Archive for the ‘How I am doomed’ Category

Nightmare

April 16, 2009

My dreams bore me, I told God. My legs stop working as I walk to school or I search endless corridors for a restroom. I get it, I said. I feel stuck, my life is going nowhere. Can we move on to a different subject? “Okay, smart guy,” he said. “I’ll give you excitement.”

 

The next night I was chased by a 20-foot monster with nine eyes and baggy skin. A giant white vulture circled above me. God rode on it, laughing at my predicament. I stopped running and sat down. This is childish, I said. The monster sat down next to me and sobbed loudly. No offense, I said to him. “I don’t know what you want,” said God. “This is all I’ve got. You need to talk to the next God up. And you,” he said, pointing to the crying monster, “need to be scarier.”

 

So I visited the next higher God and my dreams became a bit more elaborate but nothing great, certainly nothing that made me happy. I kept going up the chain of command until I came to a penthouse office. Behind the desk a leggy brunette told me that God was in a meeting and would I like some coffee while I waited? I thought everything would be easier once I talked to God, I said. “Everyone does,” she said. All I wanted were better dreams, I said. “Poor baby,” she said. “I can give you more than a dream.”

 

She stood up and extended her hand to me. I took it — it was very soft — and we took the elevator down and walked out of the building. Where are we going? I asked. “To my house.” We walked over a bridge, into the country, past herds of cows. We walked a long time. Where is your house? I asked. “I don’t know,” she said.

 

Above us a white vulture and the sound of laughter.

Signs of end times

March 26, 2009

You’ll find true love when you stop being desperate to find it, we’re told. By that logic Miss Right is right around the corner, or maybe hiding from the rain in the neighbor’s bushes, scoping me out with waterproof binoculars.

 

I haven’t dated for more than a year and don’t feel bad about it, so you see how that yarn about romantic apathy might give hope to my love life. But whoever dreamed up that saying wasn’t counting on hardcore introverts like me. A little desperation went a long way in reversing my natural tendency to avoid approaching anyone new, including women. Now I see an attractive female across the room and think: That would be nice; oh well.

 

That’s not a good sign at my age.

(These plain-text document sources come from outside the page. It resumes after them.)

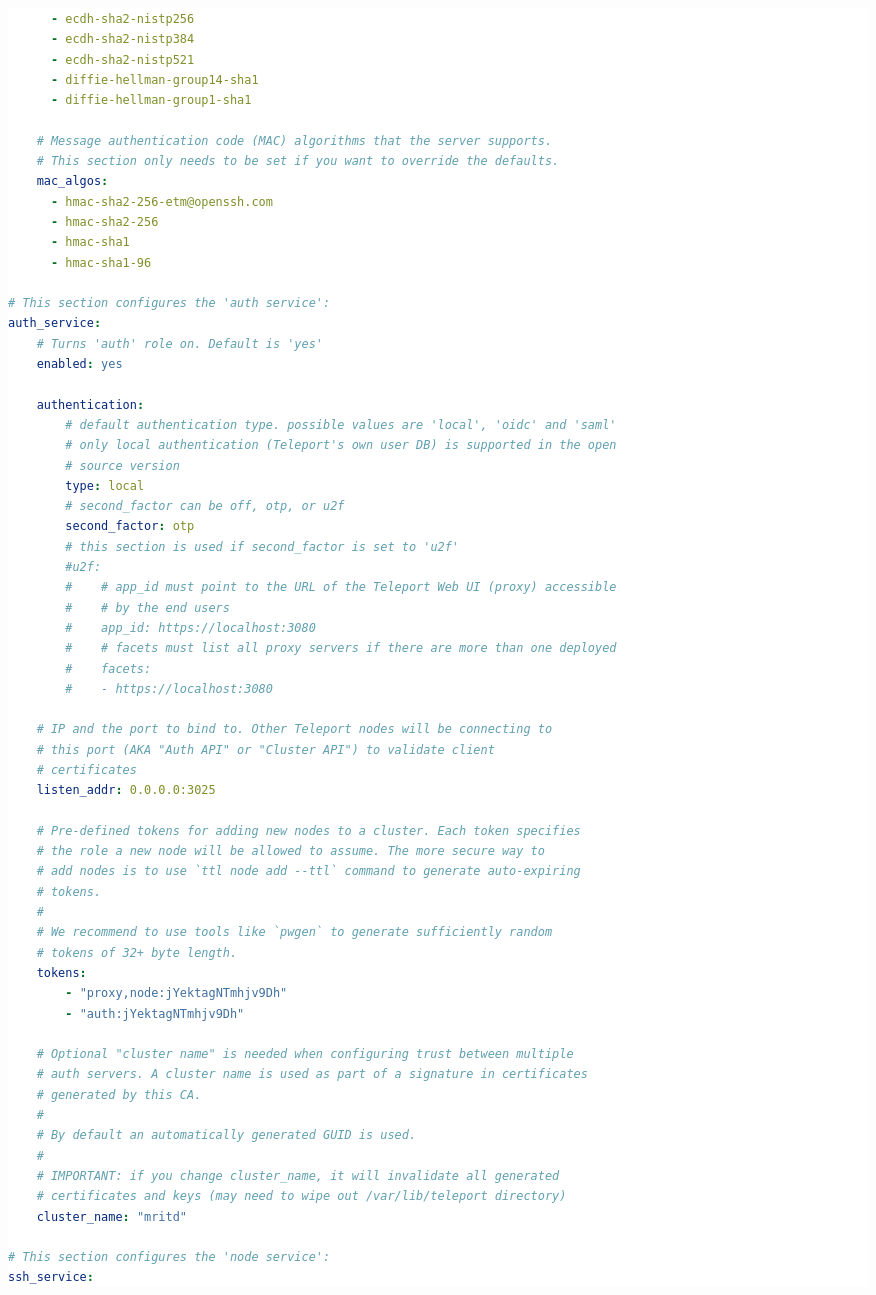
 ``` yaml
      - ecdh-sha2-nistp256
      - ecdh-sha2-nistp384
      - ecdh-sha2-nistp521
      - diffie-hellman-group14-sha1
      - diffie-hellman-group1-sha1

    # Message authentication code (MAC) algorithms that the server supports.
    # This section only needs to be set if you want to override the defaults.
    mac_algos:
      - hmac-sha2-256-etm@openssh.com
      - hmac-sha2-256
      - hmac-sha1
      - hmac-sha1-96

# This section configures the 'auth service':
auth_service:
    # Turns 'auth' role on. Default is 'yes'
    enabled: yes

    authentication:
        # default authentication type. possible values are 'local', 'oidc' and 'saml'
        # only local authentication (Teleport's own user DB) is supported in the open
        # source version
        type: local
        # second_factor can be off, otp, or u2f
        second_factor: otp
        # this section is used if second_factor is set to 'u2f'
        #u2f:
        #    # app_id must point to the URL of the Teleport Web UI (proxy) accessible
        #    # by the end users
        #    app_id: https://localhost:3080
        #    # facets must list all proxy servers if there are more than one deployed
        #    facets:
        #    - https://localhost:3080

    # IP and the port to bind to. Other Teleport nodes will be connecting to
    # this port (AKA "Auth API" or "Cluster API") to validate client
    # certificates
    listen_addr: 0.0.0.0:3025

    # Pre-defined tokens for adding new nodes to a cluster. Each token specifies
    # the role a new node will be allowed to assume. The more secure way to
    # add nodes is to use `ttl node add --ttl` command to generate auto-expiring
    # tokens.
    #
    # We recommend to use tools like `pwgen` to generate sufficiently random
    # tokens of 32+ byte length.
    tokens:
        - "proxy,node:jYektagNTmhjv9Dh"
        - "auth:jYektagNTmhjv9Dh"

    # Optional "cluster name" is needed when configuring trust between multiple
    # auth servers. A cluster name is used as part of a signature in certificates
    # generated by this CA.
    #
    # By default an automatically generated GUID is used.
    #
    # IMPORTANT: if you change cluster_name, it will invalidate all generated
    # certificates and keys (may need to wipe out /var/lib/teleport directory)
    cluster_name: "mritd"

# This section configures the 'node service':
ssh_service:
```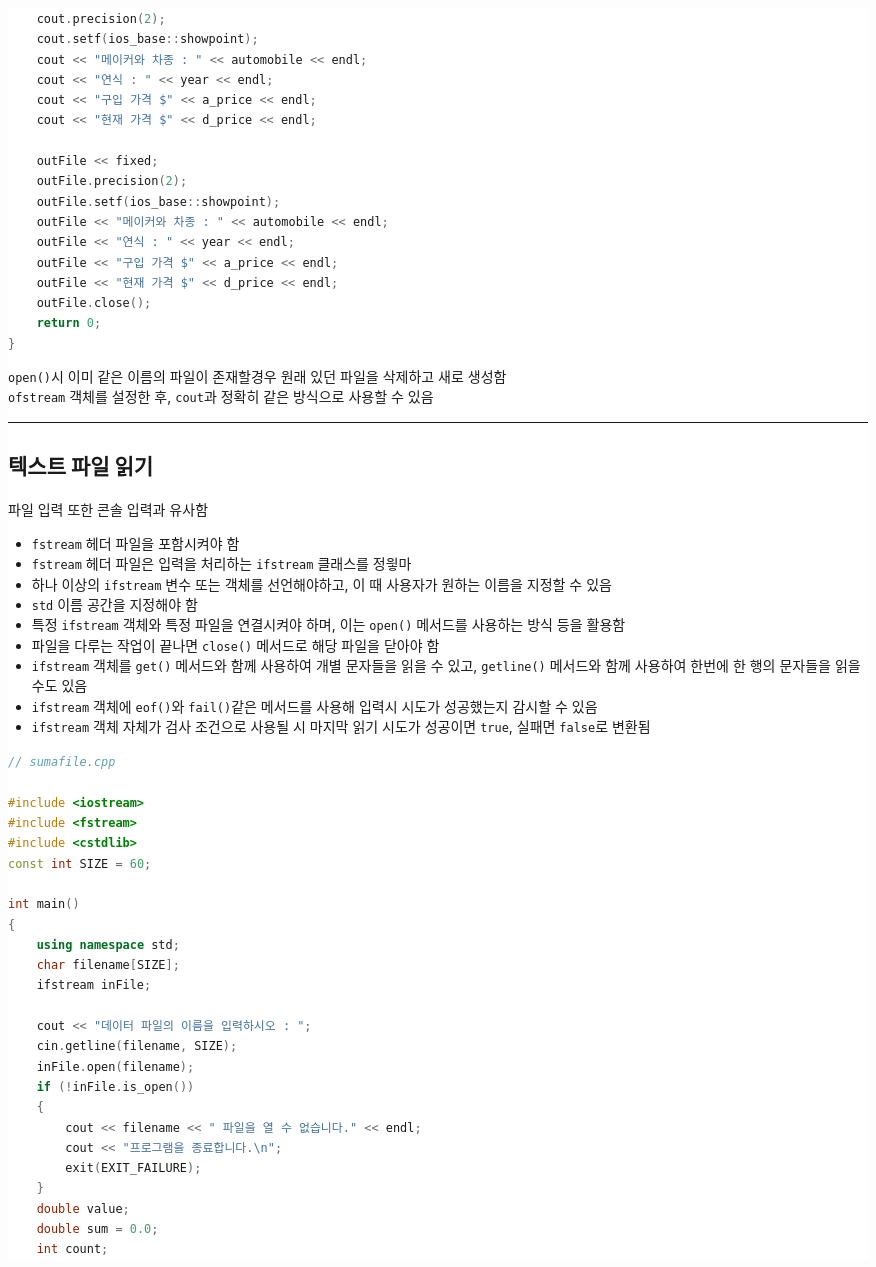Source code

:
 ```cpp
	cout.precision(2);
	cout.setf(ios_base::showpoint);
	cout << "메이커와 차종 : " << automobile << endl;
	cout << "연식 : " << year << endl;
	cout << "구입 가격 $" << a_price << endl;
	cout << "현재 가격 $" << d_price << endl;

	outFile << fixed;
	outFile.precision(2);
	outFile.setf(ios_base::showpoint);
	outFile << "메이커와 차종 : " << automobile << endl;
	outFile << "연식 : " << year << endl;
	outFile << "구입 가격 $" << a_price << endl;
	outFile << "현재 가격 $" << d_price << endl;
	outFile.close();
	return 0;
}
```

`open()`시 이미 같은 이름의 파일이 존재할경우 원래 있던 파일을 삭제하고 새로 생성함    
`ofstream` 객체를 설정한 후, `cout`과 정확히 같은 방식으로 사용할 수 있음    

***

## 텍스트 파일 읽기

파일 입력 또한 콘솔 입력과 유사함    
* `fstream` 헤더 파일을 포함시켜야 함
* `fstream` 헤더 파일은 입력을 처리하는 `ifstream` 클래스를 정읳마
* 하나 이상의 `ifstream` 변수 또는 객체를 선언해야하고, 이 때 사용자가 원하는 이름을 지정할 수 있음
* `std` 이름 공간을 지정해야 함
* 특정 `ifstream` 객체와 특정 파일을 연결시켜야 하며, 이는 `open()` 메서드를 사용하는 방식 등을 활용함
* 파일을 다루는 작업이 끝나면 `close()` 메서드로 해당 파일을 닫아야 함
* `ifstream` 객체를 `get()` 메서드와 함께 사용하여 개별 문자들을 읽을 수 있고, `getline()` 메서드와 함께 사용하여 한번에 한 행의 문자들을 읽을 수도 있음
* `ifstream` 객체에 `eof()`와 `fail()`같은 메서드를 사용해 입력시 시도가 성공했는지 감시할 수 있음
* `ifstream` 객체 자체가 검사 조건으로 사용될 시 마지막 읽기 시도가 성공이면 `true`, 실패면 `false`로 변환됨

```cpp
// sumafile.cpp

#include <iostream>
#include <fstream>
#include <cstdlib>
const int SIZE = 60;

int main()
{
	using namespace std;
	char filename[SIZE];
	ifstream inFile;

	cout << "데이터 파일의 이름을 입력하시오 : ";
	cin.getline(filename, SIZE);
	inFile.open(filename);
	if (!inFile.is_open())
	{
		cout << filename << " 파일을 열 수 없습니다." << endl;
		cout << "프로그램을 종료합니다.\n";
		exit(EXIT_FAILURE);
	}
	double value;
	double sum = 0.0;
	int count;
```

They say that men in their 40s begin to disappear in the eyes of women. I’m sure the same thing happens to women as they age, and probably worse given society’s greater prejudice against older females. Still, invisible is invisible, and I’m beginning to see the floor through my feet.

 

And if no one sees me why give a crap about my appearance? Time to start wearing that one plaid shirt everyday. I’ll stop bathing and using deodorant. I’ll smell to you, but my nose will have long become saturated with the stink. I’ll grow a beard. It’ll be lousy with bare spots but the lack of shaving will save me five good minutes a day, time better spent scratching my armpits.

 

Chandler Bing from Friends had a name for what I’m becoming: Crazy Snake Man. That’s the guy who’s fallen so deep into his own inner orbit that he loses all touch with society and vanity and dwells alone in a house filled with pet snakes.

 

But all that is down the road. The next step is to start wearing tennis shoes with Dockers. When you see that you’ll know the end is nigh.

Call me Ramses

March 20, 2009

My mouth feels burnt. It’s like that every once in awhile, for a week at a stretch. Is it the swearing? The blasphemy? Do my poems about God anger The Man? Did He mark my tongue with His fiery finger?

 

I tell doctors about it but they shrug. That helps. So I diagnose myself: burning mouth syndrome. The self-explanatory name and lack of known origin give the condition a certain luster. Add it to my dermatitis and dry eye. All healing liquids are fleeing my body for warmer climes.

 

I’m turning into a mummy. Tomorrow I’ll have my organs removed and stored in cnopic jars. They’ll scoop out my brain through my nose, which is fine; no more worrying about work, women or the economy. They’ll store my carcass somewhere away from corrupting water. I’m hoping for Arizona, under a saguaro cactus, one of those big green fellows with muscled arms. I’ll make the cactus wave at locals, really freak out the kids. They’ll call it Scary Ghost Cactus.

 

It won’t be much of a life but when you’re the undead you get your kicks where you can. And until some sexy priestess calls me from my rest with a spell and her well oiled hands I’ll ride it out like that, just another dumb mummy hanging out in the wastes.